La capitale éthiopienne, Addis-Abeba, a accueilli la conférence organisée par le Département des Affaires politiques, de paix et de sécurité (PAPS) de la Commission de l’Union africaine (CUA), en collaboration avec le Haut-Commissariat des Nations Unies aux droits de l’homme (HCDH). Le sujet relatif à la culture de l’épargne était du rendez-vous.

« La Promotion de l’investissement et développement de la culture d’épargne représentent des outils forts pour contribuer à la lutte contre la pauvreté, favoriser l’inclusion financière et économique des plus vulnérables afin de prévenir les conflits et garantir une paix durable ». Gwenaelle Simbi epse Marat-Abyla, Experte en gestion des risques, formatrice au sein de la Coalition des OSC pour la Paix et la Prévention des Conflits en Afrique Centrale (COPAC) – Gabon ; Coordinatrice des projets de l’ONG Malachie.

D’ici 2030, nous fait-on savoir, deux tiers de la population vivant dans l’extrême pauvreté sera concentrée dans des zones en situation de fragilité ou de conflit, menaçant de compromettre les progrès réalisés dans ces régions.

Réaliser des plaidoyers sur la nécessité d’avoir des stratégies nationales d’inclusions financières et économiques viables et efficaces s’inscrit dans une dynamique de prévention en s’attaquant de manière proactive aux causes profondes des conflits (telles que l’exclusion sociale et économique, les changements climatiques et les conséquences des évolutions démographiques) afin d’éviter que de véritables crises ne se produisent.

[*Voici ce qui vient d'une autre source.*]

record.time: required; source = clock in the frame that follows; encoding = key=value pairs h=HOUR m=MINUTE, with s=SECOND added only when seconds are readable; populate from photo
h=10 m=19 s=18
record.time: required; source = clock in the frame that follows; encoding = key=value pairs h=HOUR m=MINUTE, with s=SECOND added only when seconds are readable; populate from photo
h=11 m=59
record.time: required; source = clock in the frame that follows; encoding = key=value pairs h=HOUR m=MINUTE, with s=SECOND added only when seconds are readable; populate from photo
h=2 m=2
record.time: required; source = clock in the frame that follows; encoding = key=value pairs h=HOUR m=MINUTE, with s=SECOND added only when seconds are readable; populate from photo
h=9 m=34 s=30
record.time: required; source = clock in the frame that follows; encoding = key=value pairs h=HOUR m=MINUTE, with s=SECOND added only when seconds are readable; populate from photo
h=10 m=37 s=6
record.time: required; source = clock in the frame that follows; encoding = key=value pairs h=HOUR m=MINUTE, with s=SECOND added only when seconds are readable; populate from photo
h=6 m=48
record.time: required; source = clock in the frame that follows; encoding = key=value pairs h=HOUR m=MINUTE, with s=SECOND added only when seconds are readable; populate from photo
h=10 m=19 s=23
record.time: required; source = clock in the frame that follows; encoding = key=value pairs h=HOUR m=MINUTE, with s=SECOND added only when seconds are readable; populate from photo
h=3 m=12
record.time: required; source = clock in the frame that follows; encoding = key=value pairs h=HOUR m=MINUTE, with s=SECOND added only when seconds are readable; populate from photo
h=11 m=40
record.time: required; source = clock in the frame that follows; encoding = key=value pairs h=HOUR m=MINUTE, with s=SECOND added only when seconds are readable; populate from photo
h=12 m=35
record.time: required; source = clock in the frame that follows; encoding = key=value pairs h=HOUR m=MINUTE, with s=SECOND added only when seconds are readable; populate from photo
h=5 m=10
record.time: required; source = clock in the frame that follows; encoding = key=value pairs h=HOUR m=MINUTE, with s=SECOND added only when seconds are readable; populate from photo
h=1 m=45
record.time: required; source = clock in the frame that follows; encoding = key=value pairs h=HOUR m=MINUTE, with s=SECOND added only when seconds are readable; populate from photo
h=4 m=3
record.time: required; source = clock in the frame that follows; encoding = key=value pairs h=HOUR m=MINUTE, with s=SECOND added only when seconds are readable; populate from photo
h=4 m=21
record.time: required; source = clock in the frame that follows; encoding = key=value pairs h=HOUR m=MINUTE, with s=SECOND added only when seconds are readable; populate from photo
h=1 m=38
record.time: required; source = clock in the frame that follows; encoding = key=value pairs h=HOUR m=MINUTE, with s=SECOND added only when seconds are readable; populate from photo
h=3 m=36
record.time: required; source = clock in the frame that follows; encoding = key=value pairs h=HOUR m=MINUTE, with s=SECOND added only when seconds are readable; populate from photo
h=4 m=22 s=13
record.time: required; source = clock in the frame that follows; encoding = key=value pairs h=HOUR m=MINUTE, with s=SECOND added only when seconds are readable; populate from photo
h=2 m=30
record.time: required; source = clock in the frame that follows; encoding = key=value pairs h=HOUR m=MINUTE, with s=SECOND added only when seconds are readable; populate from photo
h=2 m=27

Mme Gwenaelle Simbi epse Marat-Abyla, lors de son intervention à la conférence organisée par le Département des affaires politiques, de paix et de sécurité (PAPS) de la Commission de l’Union africaine (CUA), en collaboration avec le Haut-Commissariat des Nations Unies aux droits de l’homme (HCDH) a indiqué que cet atelier consultatif s’inscrit dans le cadre du programme conjoint de l’Union africaine, du HCDH et de la Banque mondiale. Il vise à renforcer le système continental d’alèrte précoce et de prévention des conflits par l’intégration des droits humains avec un volet axé sur l’approche genre dans la collecte des données en guise d’indicateurs clés de risques.

Soulignons que la délégation de la COPAC était représentée par plusieurs pays dont le Rwanda, les deux Congo, le Cameroon, Saô-Tomé etc. avec en tête de file, la vice-présidente de ladite coalition, Mme Nlate Danielle.